So far, modified viruses have proved to be the most efficient way of delivering DNA to cells to make up for genetic faults. But viruses can't be given to the same person time after time because the immune system starts attacking them. Viruses can also cause severe reactions.
As a result, researchers increasingly favour other means of delivering genes, such as encasing DNA in fatty globules called liposomes that can pass through the membranes round cells. But simply getting a gene into a cell isn't enough-for the desired protein to be produced, you need to get the gene into the cell's nucleus.
At around 100 nanometres in size, most liposomes are too large to pass through the tiny pores in the nuclear membrane except when the membrane breaks down during cell division. Even if cells are rapidly dividing, delivering genes via liposomes isn't very efficient-and it's no good for slowly dividing cells such as those lining the lungs.

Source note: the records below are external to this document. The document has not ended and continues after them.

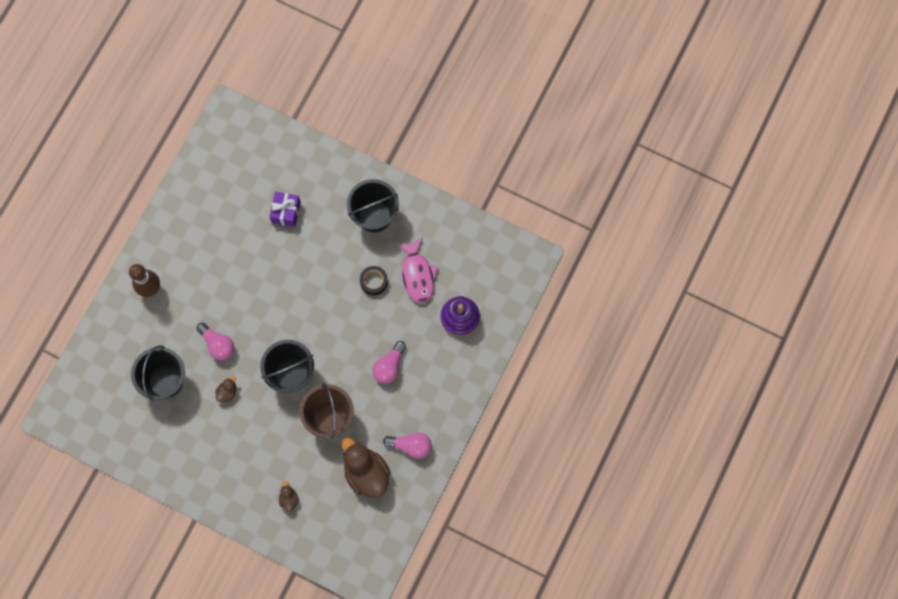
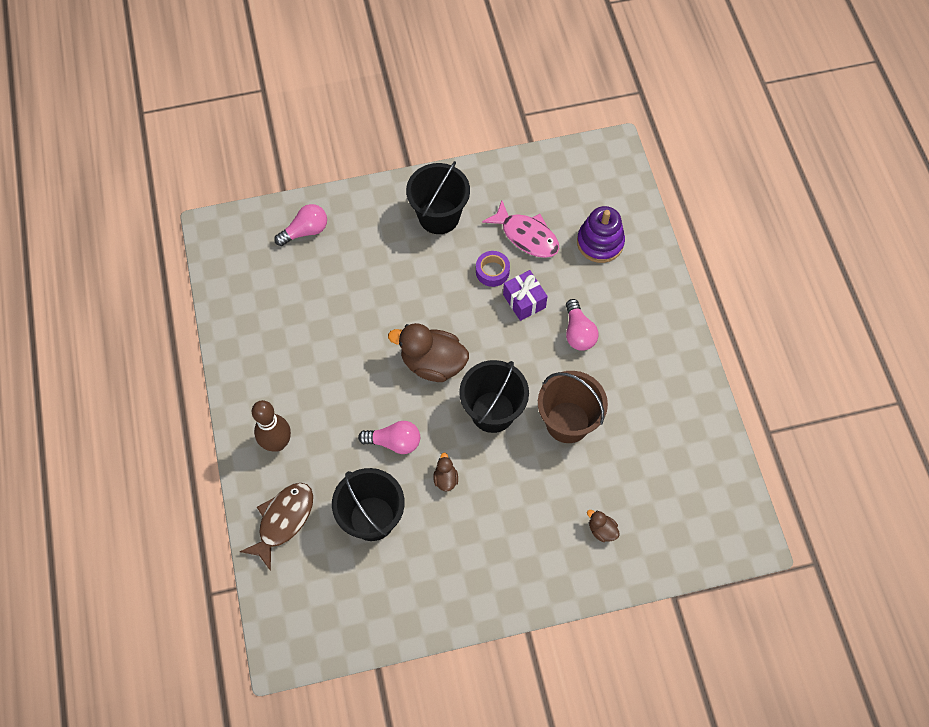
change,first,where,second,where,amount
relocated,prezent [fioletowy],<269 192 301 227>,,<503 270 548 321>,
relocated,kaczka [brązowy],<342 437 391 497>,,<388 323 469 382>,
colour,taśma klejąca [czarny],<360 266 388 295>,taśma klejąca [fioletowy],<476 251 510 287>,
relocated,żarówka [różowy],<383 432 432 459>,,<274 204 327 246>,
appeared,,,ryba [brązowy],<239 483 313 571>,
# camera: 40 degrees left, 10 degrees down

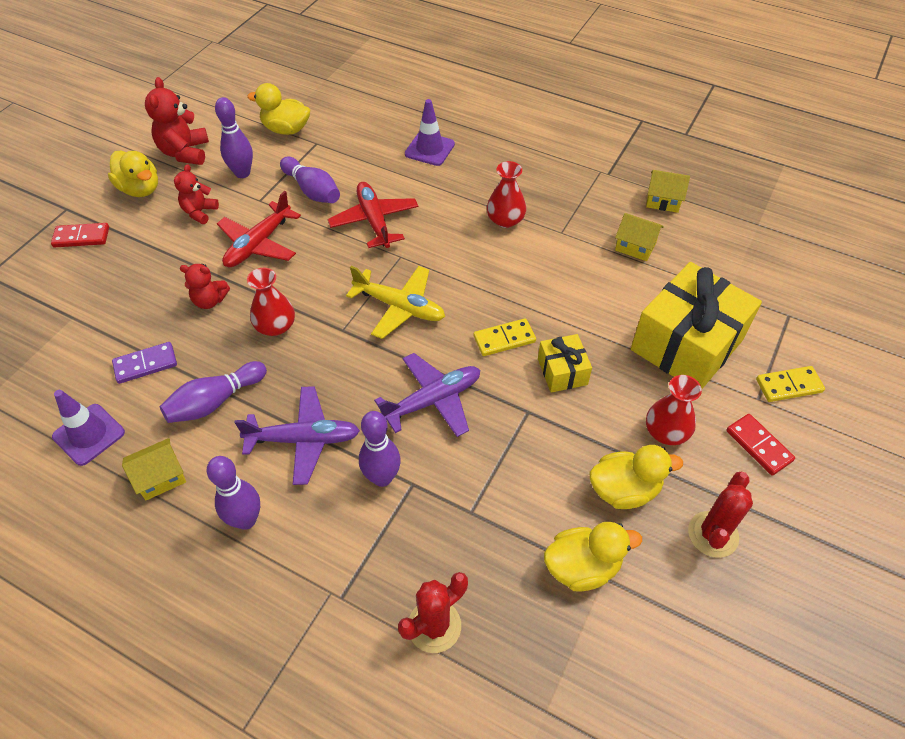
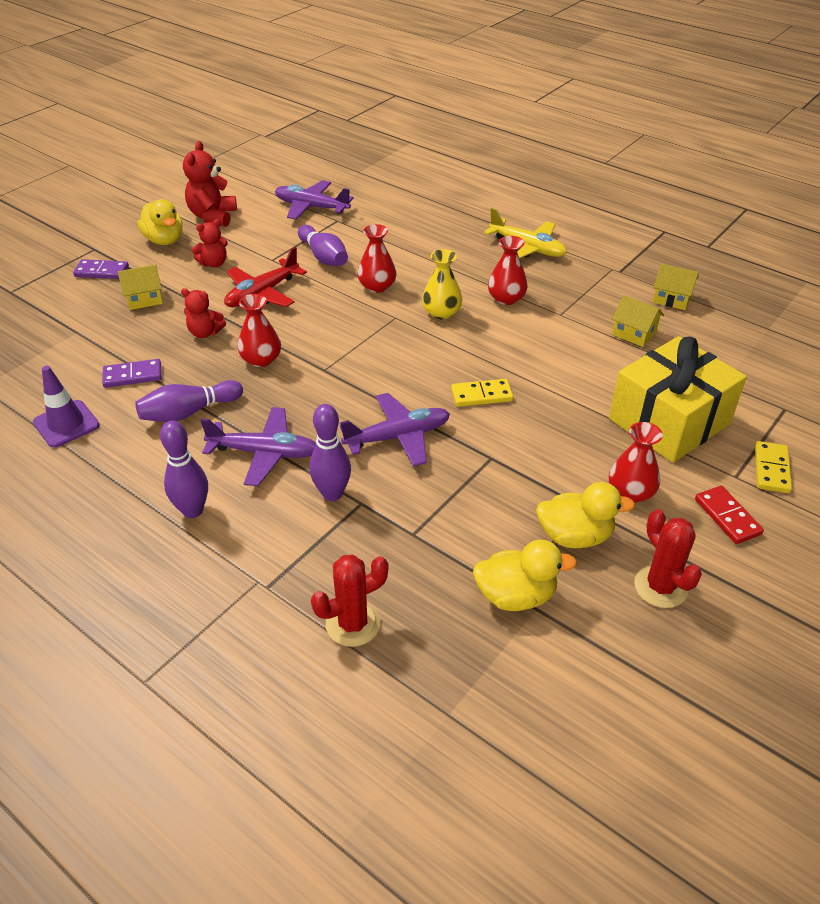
change,first,where,second,where,amount
colour,kostka domina [czerwony],<51 223 109 248>,kostka domina [fioletowy],<73 259 129 279>,
relocated,domek [żółty],<122 438 186 501>,,<118 265 163 310>,
spun,miś [czerwony],<174 164 219 224>,,<192 219 228 267>,150 degrees counterclockwise
missing,kręgiel [fioletowy],<215 97 253 178>,,,
exchanged,kaczka [żółty],<247 83 310 135>,samolot [fioletowy],<275 180 354 220>,
exchanged,samolot [czerwony],<328 182 419 248>,wazon [czerwony],<358 224 396 293>,
relocated,samolot [żółty],<346 266 445 339>,,<484 208 567 259>,
missing,pachołek [fioletowy],<405 99 455 166>,,,
missing,prezent [żółty],<538 334 592 393>,,,
spun,kaktus [czerwony],<688 472 753 558>,,<634 509 702 608>,60 degrees counterclockwise
spun,kostka domina [żółty],<756 366 825 402>,,<755 441 792 493>,75 degrees counterclockwise
appeared,,,wazon [żółty],<422 249 462 319>,
# camera: 10 degrees right, 10 degrees down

But researchers at Case Western Reserve University and Copernicus Therapeutics, both in Cleveland, Ohio, have developed a way to pack DNA into particles 25 nanometres across, small enough to enter the nuclear pores. The nanoparticles consist of a single DNA molecule encased in positively charged peptides and are themselves delivered to cells via liposomes. In cells grown in culture, there was a 6000-fold increase in the expression of a gene packaged this way compared with unpackaged DNA in liposomes.
Trials have now begun in 12 people with cystic fibrosis, who have a faulty gene that means thick mucus accumulates in their lungs. The researchers will first test the technique on nasal cells before trying to deliver genes to the lungs.